Source document:
Start of Block

Edam Is Much More Than Cheese In Holland

Edam cheeseEdam is a city in the Dutch province of Noord-Holland that is famous as the original source of the cheese with the same name. Recently, we spent a day in Edam walking cobblestone streets, sampling fresh cheeses made daily and enjoying a city that looks today much like it did decades ago.

“Edam is a city with a rich history. It began in the 12th century, when farmers and fishermen settled along the little Ye river. With that, ‘Yedam’ was a fact. This primitive settlement developed into an increasingly prosperous town well into the 17th century,” says Edam.com, a website devoted to the city.

Edam cheese was the most popular cheese in the world from the 14th to 17th centuries, especially at sea and in the colonies far away. Sealed in wax, the Edam cheese could mature very well so it was easy to bring along to eat while traveling. We brought some home too, sneaking right through customs, while drug-sniffing dogs were on the prowl for tourists that might have visited Amsterdam, where marijuana is virtually legal.

Legend has it that Edam cheese became even more popular when used as bullets for cannons. “True or not, it is a fact that the Edam cheese is very strong, big and round and has the same shape as a bullet. Edam cheese thanks its name to the harbor where the cheese was sold most (harbor of Edam),” adds Edam.com.

End of Block

Job A:
Quote the entries from the line containing "04-11-2020 and 04-12-2020" through the end of the entries, both ends included, and leave out the pictures.

Material provided:
Start of Block

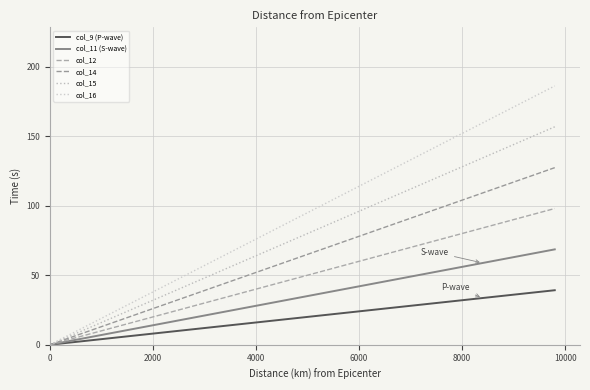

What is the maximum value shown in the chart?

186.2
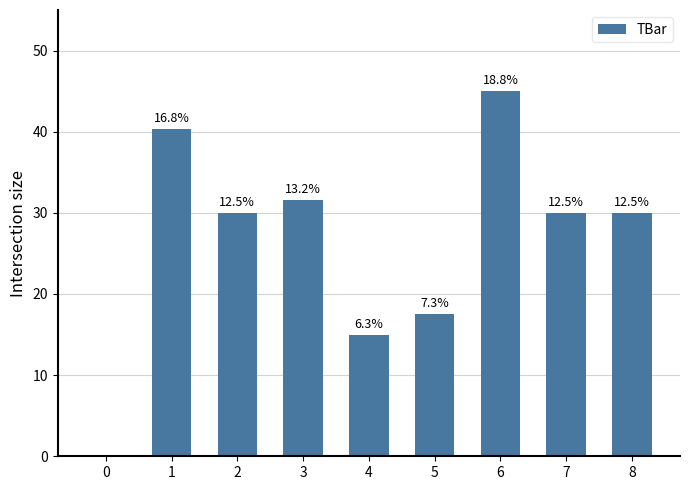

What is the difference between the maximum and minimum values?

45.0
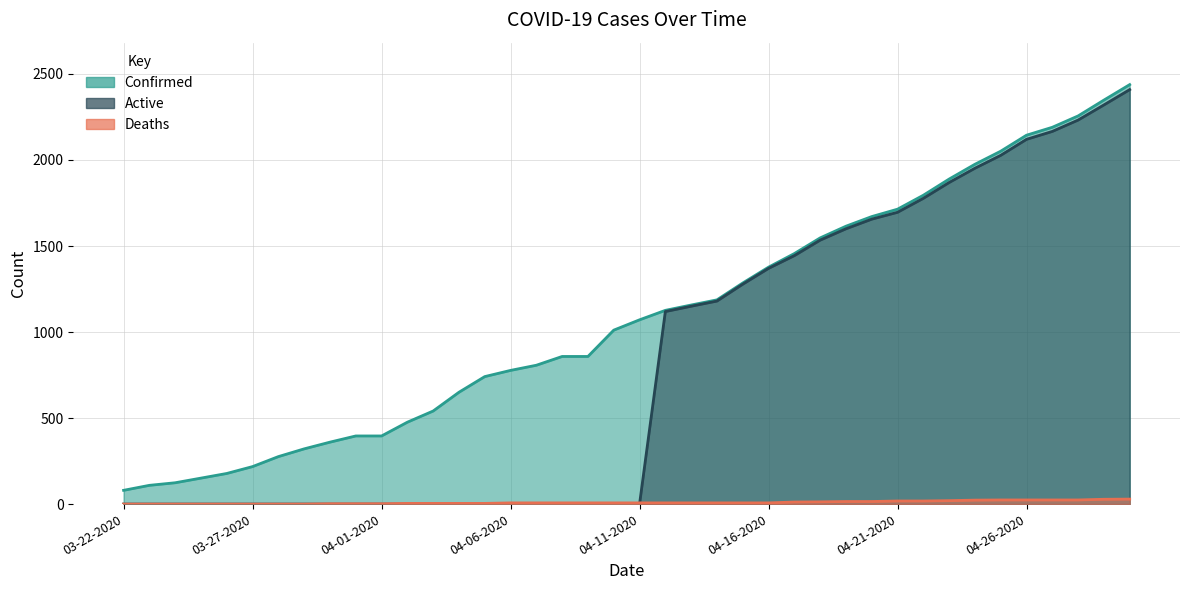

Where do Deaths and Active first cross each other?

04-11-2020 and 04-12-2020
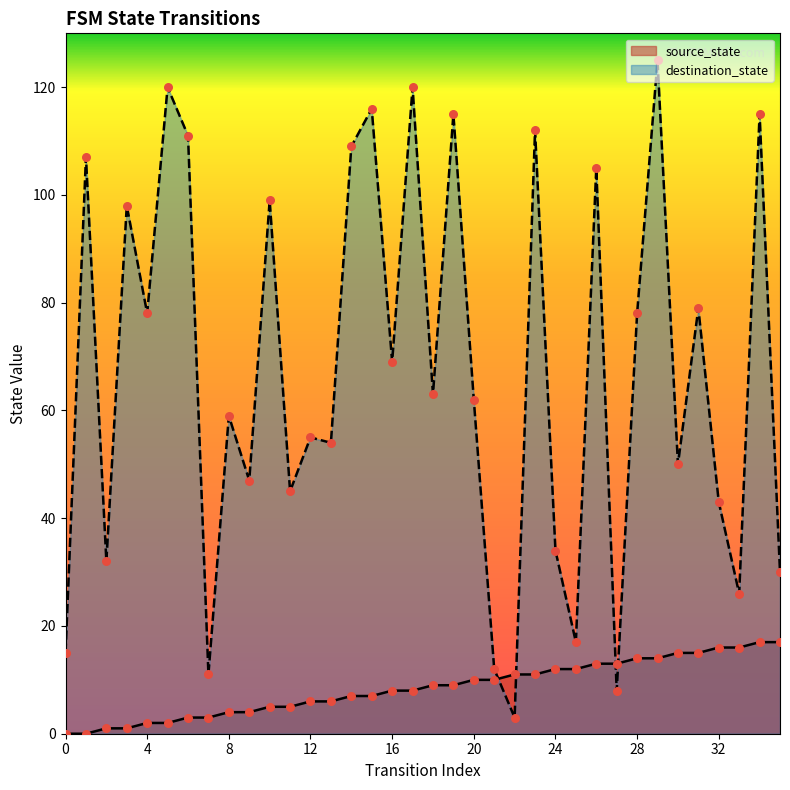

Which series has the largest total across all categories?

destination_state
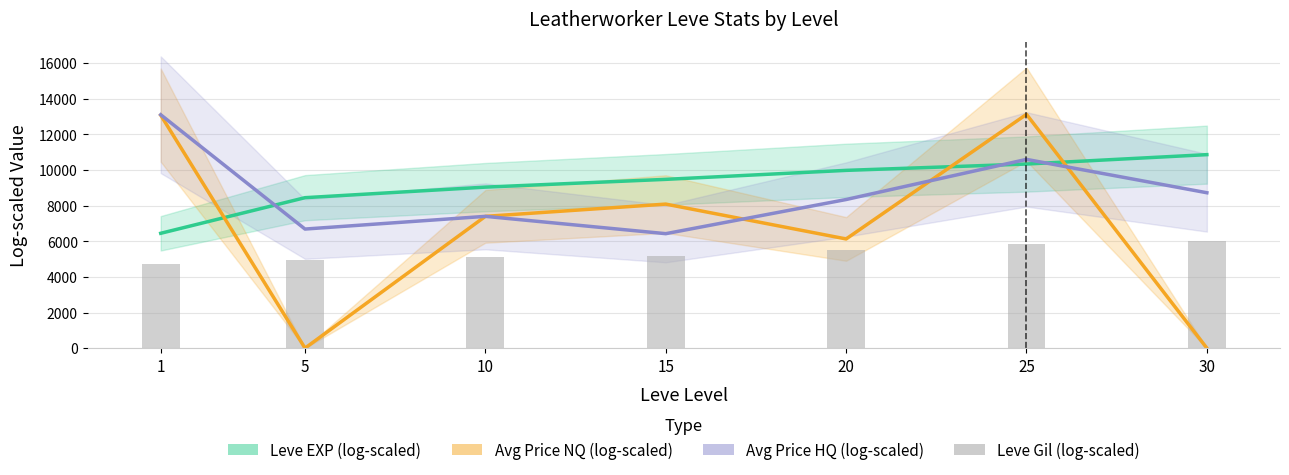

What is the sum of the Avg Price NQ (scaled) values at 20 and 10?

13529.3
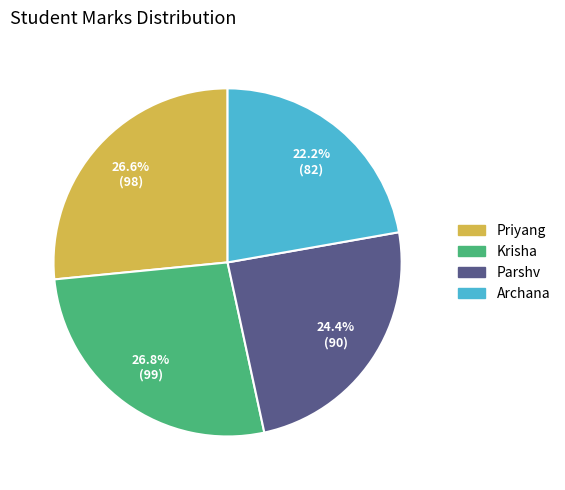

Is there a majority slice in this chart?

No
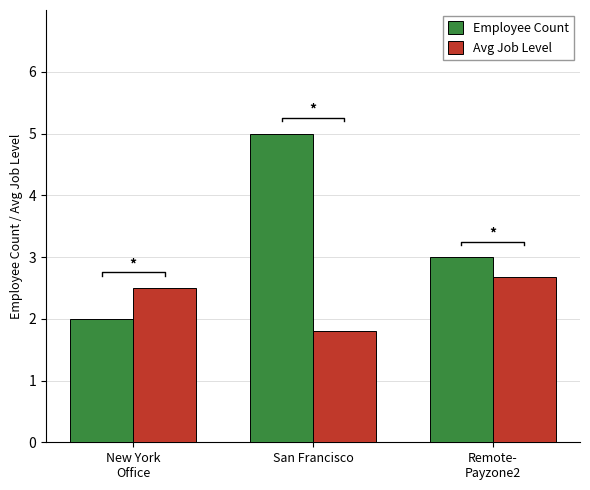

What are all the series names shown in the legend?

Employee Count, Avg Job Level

End of Block

Job B:
Answer these questions from the text about Edam:
(i) In which Dutch province is Edam located?
(ii) Along which river did farmers and fishermen settle in the 12th century?
(iii) During which centuries was Edam cheese the most popular cheese in the world?

Exercise response A:
04-11-2020 and 04-12-2020

Which series has the largest total across all categories?

destination_state

What is the sum of the Avg Price NQ (scaled) values at 20 and 10?

13529.3

Is there a majority slice in this chart?

No

What are all the series names shown in the legend?

Employee Count, Avg Job Level

Exercise response B:
(i) Noord-Holland
(ii) The little Ye river
(iii) From the 14th to the 17th century